With 16 layers of Damascus steel and a VG-10 steel core, the blade is the perfect combination of hardness, low friction and corrosion-resistance. It’s well-honed already, but can be easily sharpened at home, and holds its edge well. The rich mahogany features a full-tang construction, so it’s strong, well-balanced and nimble in your hand. It’s also light, weighing only 6.4 ounces. The spine thickness is 3mm. It’s handcrafted in Japan with expert craftsmanship.

The Bad

The double-bevel blade means it is not a traditional authentic Japanese gyuto. That may not be a big idea for most of us but might turn a few people away. Food sticks to the blade when slicing, which is inconvenient. Also, the blade is so hard and sharp, it’s a bit brittle, and can chip and crack on hard surfaces. There are also some issues with the handle’s durability, which has been known to crack at the seams.
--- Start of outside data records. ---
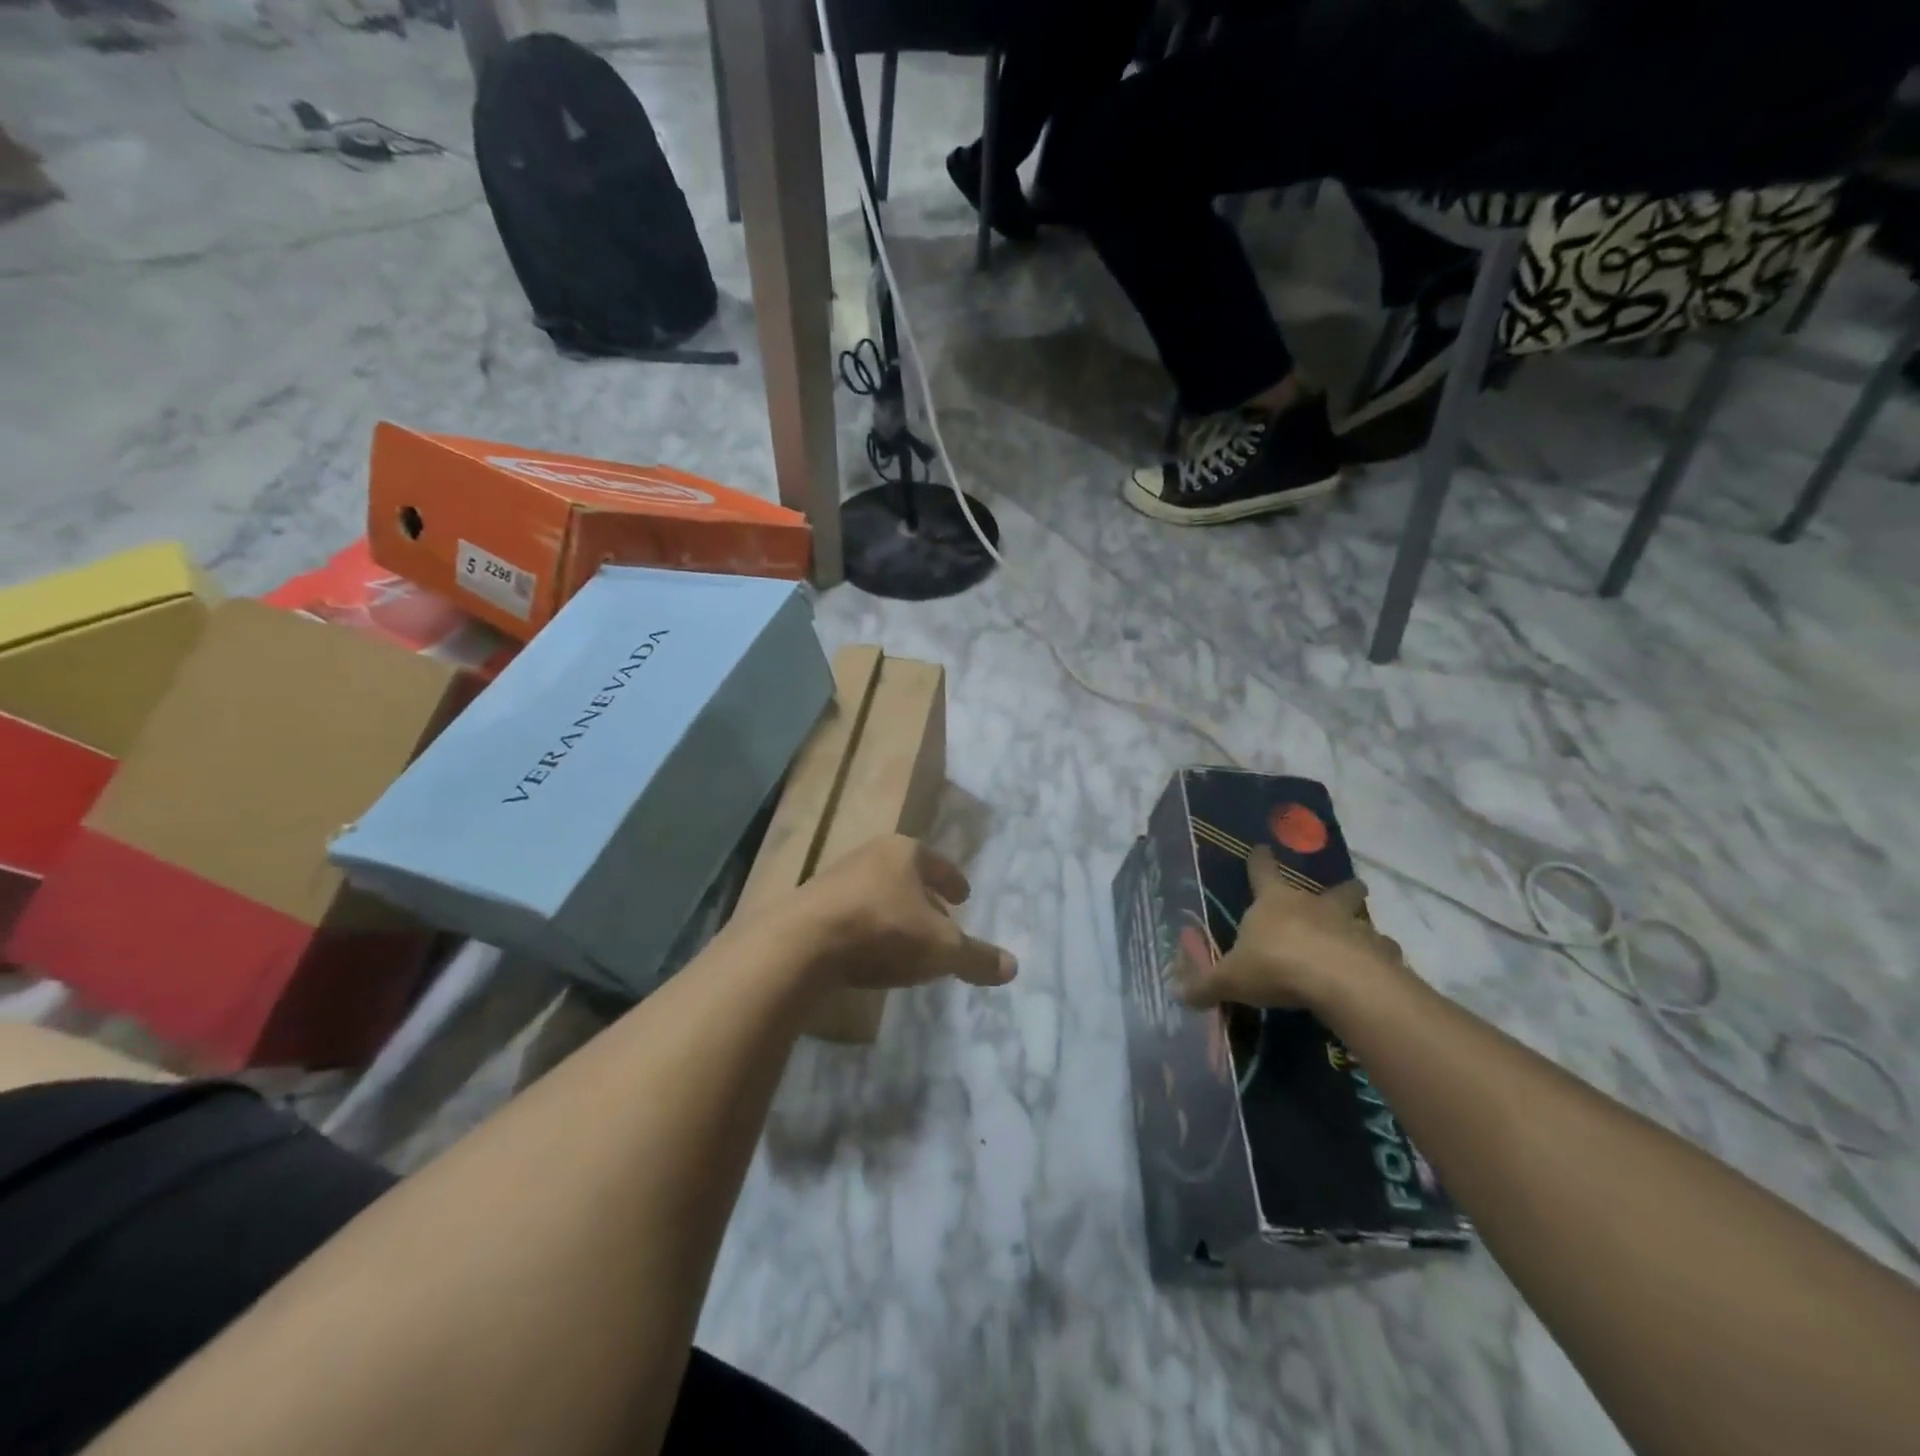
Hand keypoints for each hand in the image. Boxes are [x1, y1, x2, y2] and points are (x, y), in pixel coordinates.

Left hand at [786, 834, 1016, 991]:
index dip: (953, 880)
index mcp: (904, 852)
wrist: (801, 944)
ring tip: (906, 941)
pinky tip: (870, 954)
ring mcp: (835, 879)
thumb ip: (976, 957)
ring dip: (893, 915)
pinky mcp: (810, 907)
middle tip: (940, 920)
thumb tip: (1013, 967)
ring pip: (877, 895)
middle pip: (906, 877)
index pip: (937, 863)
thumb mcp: (941, 949)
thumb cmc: (883, 931)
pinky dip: (867, 930)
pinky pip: (851, 916)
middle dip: (924, 898)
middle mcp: (869, 856)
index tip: (963, 895)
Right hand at [1179, 846, 1404, 1010]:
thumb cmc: (1275, 966)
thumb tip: (1177, 994)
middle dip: (1343, 889)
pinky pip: (1383, 953)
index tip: (1262, 847)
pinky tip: (1380, 973)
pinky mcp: (1378, 953)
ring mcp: (1350, 927)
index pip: (1263, 872)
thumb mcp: (1230, 979)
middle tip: (1354, 888)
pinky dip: (1381, 960)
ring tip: (1367, 941)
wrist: (1336, 981)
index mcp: (1274, 903)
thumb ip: (1206, 985)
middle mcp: (1314, 906)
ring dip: (1363, 928)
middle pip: (1334, 890)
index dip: (1260, 860)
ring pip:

Mac Knife Superior Series Santoku

This Japanese-made Santoku from MAC Knife is a time-tested tool, with a design created and perfected by MAC 4 decades ago. If you want the versatility that Santoku knives offer, this is our Top Pick; It’s high-quality and well-constructed and has an attractive price tag to boot.

The Good

The high-carbon stainless blade is hard and sharp, 2mm thick but with a super fine, sharp edge that asymmetrically-beveled – the angle totals 45 degrees with a roughly 55/45 ratio. The steel holds an edge very well and is easy to sharpen. The 6.75” blade length, paired with a 11” total knife length, is large enough for most chopping and cutting jobs, while remaining well-balanced and wieldy. Finally, the handle is lightweight Pakkawood and feels strong and sturdy in your hands.

The Bad

The bevel is designed for right-handed use and can be difficult for left-handed folks to use. It does not have a Granton edge or the dimpling to help food from sticking to the blade, which seems trivial but makes a huge difference in how well the knife works. You might also want to sharpen it a bit of the box. Also, it’s handwash only, so don’t stick it in the dishwasher.

Tojiro DP Gyuto

Tojiro knives are high-quality and respected knives, bringing professional-level quality at affordable prices. The DP Gyuto is an elegant, well-honed knife with a durable, sharp blade and offering excellent value for the money; for the price, it’s one of the best Gyuto styles you’ll find.

The Good

Like many of the best chef’s knives, the DP Gyuto has a VG-10 steel core, clad in several layers of a softer stainless steel. This combination makes it easy to sharpen, and provides a bit of support and flexibility, which can help prevent chipping and snapping. Food doesn’t stick to the blade, thanks to the slight convex shape; the symmetrical edge also means it’s comfortable for both left-handed and right-handed users. At 7.2 ounces, it’s light and nimble to use. Best of all, it is razor sharp, and holds its edge well, making quick work of all kinds of foods. Overall, a great wieldy knife.

The Bad

There are complaints about the blade chipping and denting, which can be issue. Many of those complaints, however, come from the blade not being treated properly; don’t throw it carelessly in the dishwasher, cut on the wrong surfaces or leave it sitting in the sink, and it should hold up fine for a long time.

What Else To Look For In A Japanese Chef’s Knife?

Weight: Weight is important. It’s also a bit of personal preference. Some people prefer heavier knives, as they feel more substantial and can get behind larger cuts more easily. Others prefer the finesse and agility of lighter knives. For a Japanese chef’s knife, you want to find a well-balanced knife in the 5-9-ounce range that feels comfortable in your hand but lets you make precise, easy cuts.

Price: Good chef’s knives can cost under $50 or well into the hundreds. We think the best chef’s knives for the money will be found around $75-$100, though there are some budget picks for less than $50.

Size: Generally, a good chef’s knife is 8-10” long. Longer than 10”, and it will start to become heavier and unwieldy. If it’s only 6-8” long, it may be lighter and nimbler, but starts to become too small for making bigger cuts. About 8” is really the sweet spot.